Chefredaktion: Joachim Dorfs (jd)

Die SPD will mit dem Thema soziale Gerechtigkeit in den Wahlkampf ziehen. Haben Sie auch dafür einen Masterplan?
Der Historiker Hans-Ulrich Wehler hat dieser Tage Auskunft gegeben über die Drift in der Einkommens- und Vermögensverteilung. Frank Schirrmachers bemerkenswertes Buch wirft die Frage auf, inwieweit Eigennutz in unserer Gesellschaft zur treibenden Ideologie geworden ist. Das Meinungsforschungsinstitut Allensbach kommt in einer Studie zum Ergebnis, dass eine Mehrheit findet, es gehe ungerecht zu in Deutschland. Das bestätigt meine These der derzeitigen Grundstimmung: Wir stehen vielleicht gut da im internationalen Vergleich, aber für viele ist etwas aus dem Lot geraten. Zum Beispiel die Spaltung des Arbeitsmarktes oder das Fehlen fairer Bildungschancen für Kinder aus sozial schwachen Elternhäusern oder die Unterfinanzierung der Kommunen oder der Mangel an beruflicher Gleichstellung der Frauen. Die Bindekräfte der Gesellschaft nehmen ab. Das ist das zentrale Thema für die SPD.

Was heißt das konkret?
Das fängt an mit einem gesetzlichen Mindestlohn, der gleichen Bezahlung für Frauen und Männer, geht weiter mit der größeren Durchlässigkeit im Bildungssystem, besseren Voraussetzungen für die Erwerbstätigkeit von Frauen und mehr Aufstiegsmöglichkeiten für sie in der Wirtschaft, sprich Frauenquote, und setzt sich fort bei der Überwindung der Zweiklassenmedizin. All das sind Ansätze für mehr Gerechtigkeit.

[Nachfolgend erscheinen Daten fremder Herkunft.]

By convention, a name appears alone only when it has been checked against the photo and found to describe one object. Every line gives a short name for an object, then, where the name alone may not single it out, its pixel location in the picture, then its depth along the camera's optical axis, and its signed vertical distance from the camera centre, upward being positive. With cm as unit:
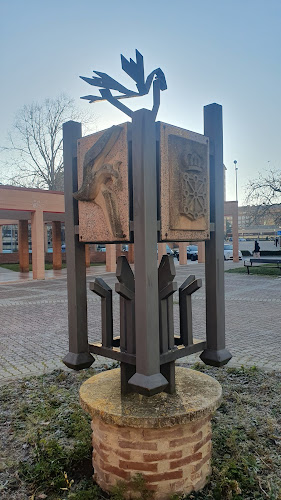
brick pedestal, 264 -133
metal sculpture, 257 -20
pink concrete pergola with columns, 1780 +164
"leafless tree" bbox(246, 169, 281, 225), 2355 +198
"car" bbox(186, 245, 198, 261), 3603 -124
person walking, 2823 -114
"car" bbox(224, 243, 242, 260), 3464 -134
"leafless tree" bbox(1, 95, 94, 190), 3516 +670
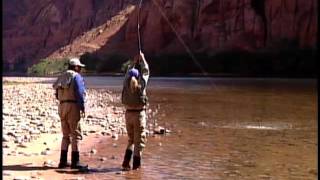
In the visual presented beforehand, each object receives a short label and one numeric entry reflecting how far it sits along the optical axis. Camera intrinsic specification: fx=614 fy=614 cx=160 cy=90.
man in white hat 10.39
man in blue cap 10.41
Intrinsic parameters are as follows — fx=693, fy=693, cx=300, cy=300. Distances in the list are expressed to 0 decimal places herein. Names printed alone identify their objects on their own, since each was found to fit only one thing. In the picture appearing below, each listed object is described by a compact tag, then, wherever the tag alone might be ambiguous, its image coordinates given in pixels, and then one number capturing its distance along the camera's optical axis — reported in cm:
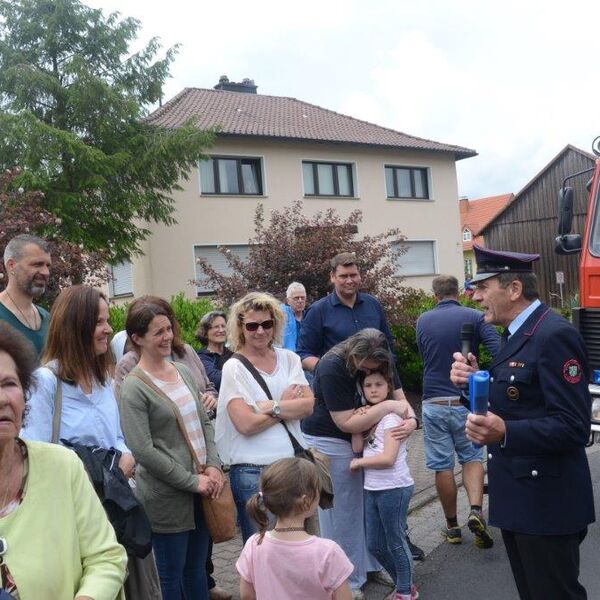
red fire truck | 672
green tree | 1856
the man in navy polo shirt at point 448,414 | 541
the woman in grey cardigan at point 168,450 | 356
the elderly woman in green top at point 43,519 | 204
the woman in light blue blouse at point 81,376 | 321
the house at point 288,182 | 2386
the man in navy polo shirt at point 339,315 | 549
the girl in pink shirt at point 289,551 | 291
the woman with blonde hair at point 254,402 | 390
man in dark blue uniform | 287
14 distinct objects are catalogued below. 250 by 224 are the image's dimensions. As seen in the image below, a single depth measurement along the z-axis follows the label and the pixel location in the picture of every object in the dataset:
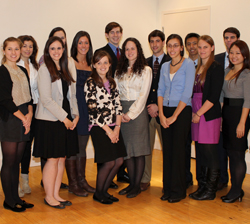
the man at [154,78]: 3.86
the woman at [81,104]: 3.64
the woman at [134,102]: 3.54
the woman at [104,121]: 3.30
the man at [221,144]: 3.97
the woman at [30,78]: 3.64
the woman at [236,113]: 3.36
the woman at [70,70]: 3.54
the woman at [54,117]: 3.16
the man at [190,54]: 4.03
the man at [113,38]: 4.13
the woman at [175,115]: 3.38
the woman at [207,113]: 3.40
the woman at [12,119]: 3.05
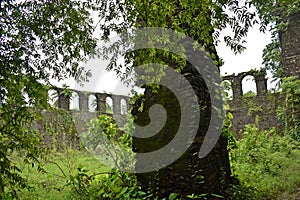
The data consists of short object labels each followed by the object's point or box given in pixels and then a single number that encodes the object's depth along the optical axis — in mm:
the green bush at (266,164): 5819
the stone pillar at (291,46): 13406
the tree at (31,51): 2955
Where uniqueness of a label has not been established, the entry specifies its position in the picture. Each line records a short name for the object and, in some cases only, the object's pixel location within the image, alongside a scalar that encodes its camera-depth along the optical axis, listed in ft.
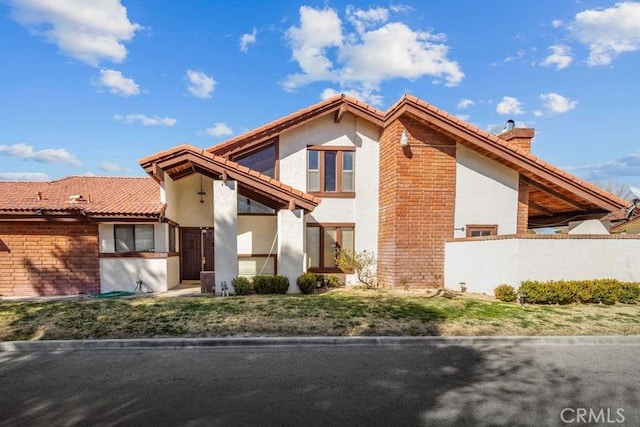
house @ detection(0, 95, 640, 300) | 35.32
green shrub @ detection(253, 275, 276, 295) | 35.76
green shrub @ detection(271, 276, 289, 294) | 36.01
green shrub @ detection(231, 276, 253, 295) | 35.35
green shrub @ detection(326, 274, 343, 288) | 41.88
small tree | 42.11
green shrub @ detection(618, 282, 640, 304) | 31.58
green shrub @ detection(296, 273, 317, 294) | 36.55
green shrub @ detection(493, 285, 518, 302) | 31.73
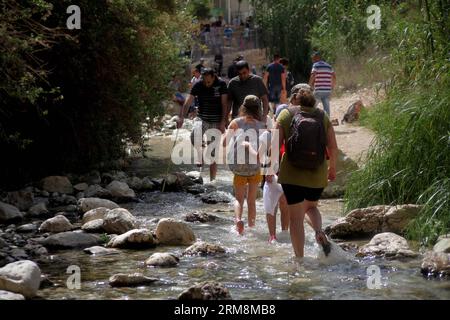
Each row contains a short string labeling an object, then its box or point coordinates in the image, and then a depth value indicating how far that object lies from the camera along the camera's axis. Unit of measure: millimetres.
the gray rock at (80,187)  13391
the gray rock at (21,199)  12008
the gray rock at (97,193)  12866
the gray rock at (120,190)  12898
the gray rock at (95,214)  10672
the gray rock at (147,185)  13927
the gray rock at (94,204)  11523
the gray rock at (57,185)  13188
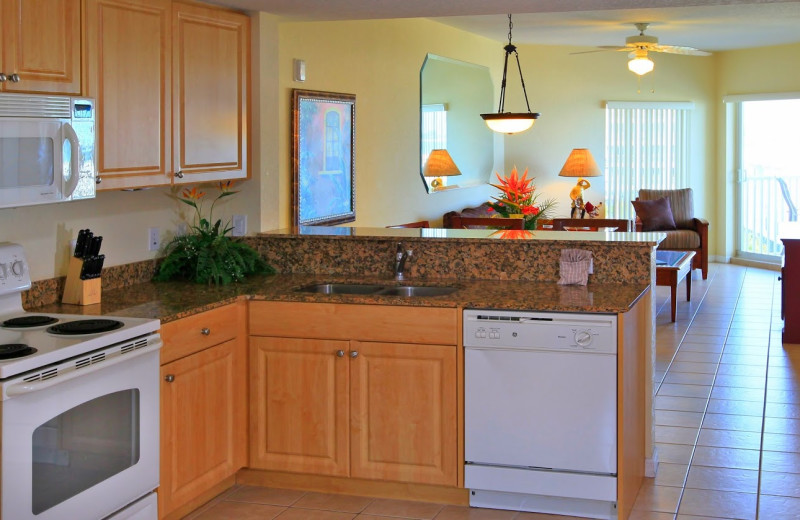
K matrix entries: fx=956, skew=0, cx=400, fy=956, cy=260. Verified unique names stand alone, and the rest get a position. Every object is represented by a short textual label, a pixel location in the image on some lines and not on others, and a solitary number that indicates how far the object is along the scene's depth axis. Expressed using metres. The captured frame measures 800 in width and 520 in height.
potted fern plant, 4.21
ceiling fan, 8.21
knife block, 3.63
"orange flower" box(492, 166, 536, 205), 7.05
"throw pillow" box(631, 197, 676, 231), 10.09
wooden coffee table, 7.50
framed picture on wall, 5.31
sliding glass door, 10.74
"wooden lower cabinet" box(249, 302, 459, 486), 3.77
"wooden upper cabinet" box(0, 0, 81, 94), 2.99
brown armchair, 9.83
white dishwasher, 3.56
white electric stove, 2.66
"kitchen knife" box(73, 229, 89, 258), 3.69
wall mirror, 7.70
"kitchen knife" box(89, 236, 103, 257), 3.69
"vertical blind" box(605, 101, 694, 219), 11.03
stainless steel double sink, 4.18
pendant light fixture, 7.06
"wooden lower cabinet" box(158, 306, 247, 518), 3.46
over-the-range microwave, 2.96
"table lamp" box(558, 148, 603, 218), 9.91
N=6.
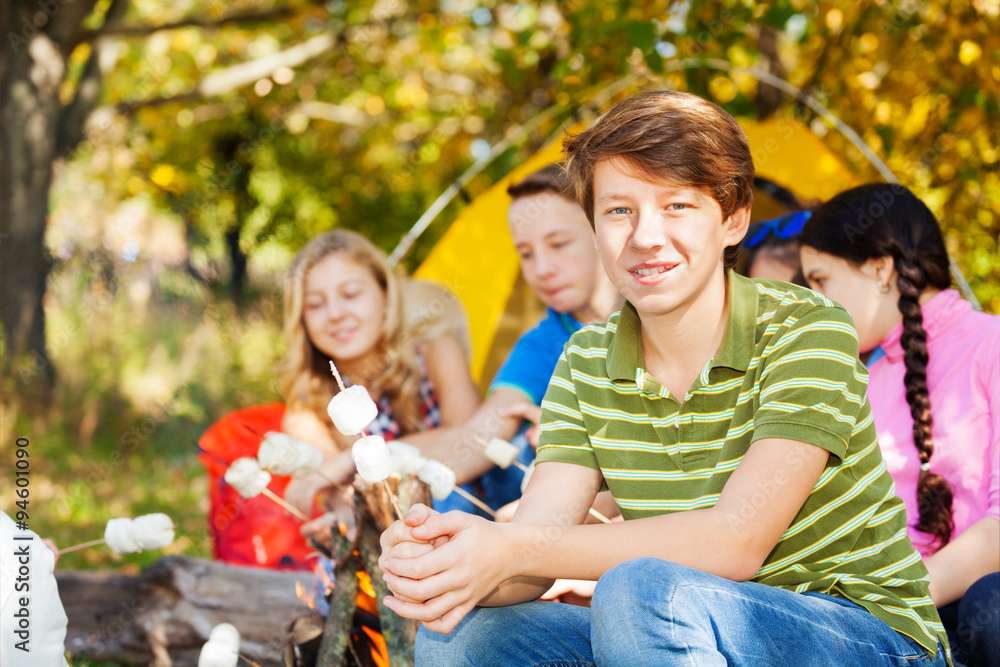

Viele soziale Verbesserungen kosten auch viel Geld. Wer soll es bezahlen?
Das ist doch das alte Lied gegen Sozialdemokraten, wonach wir nicht mit Geld umgehen könnten. Dabei werden im anderen Lager trotz guter Lage 100 Milliarden Euro Neuverschuldung gemacht und die Füllhörner für irrwitzige Projekte ausgeschüttet. Der CSU-Generalsekretär Dobrindt wollte gerade die teure Eigenheimzulage wieder einführen. Wir wollen die Schuldenbremse einhalten. Wir werden auf haushaltspolitische Solidität achten, weshalb wir einige Steuern für einige erhöhen wollen. Wir werden umschichten müssen und zusätzlicher Einnahmen bedürfen. Das sagen wir vorher ehrlich, weil sich das auch gut begründen lässt.

Aber Streichen ist nicht sehr populär?
Wir haben es mit einer Reihe von Steuerprivilegien zu tun, die man abschaffen kann – etwa die Privilegierung der Hotels, die Schwarz-Gelb eingeführt hat, oder eine Reihe ökologisch unsinniger Steuerregelungen, die Fehlanreize schaffen.

Aber beim Mindestlohn grenzen Sie sich eher von der FDP als von der CDU ab.
Nein, denn was die CDU plant ist ein Etikettenschwindel, wie so vieles in dieser schwarz-gelben Koalition, etwa die sogenannte Lebensleistungsrente von Frau von der Leyen – ein Zynismus. Da kommen gerade mal zehn bis 15 Euro oberhalb der Grundsicherung raus. Bei der Solidarrente der SPD reden wir von 850 Euro.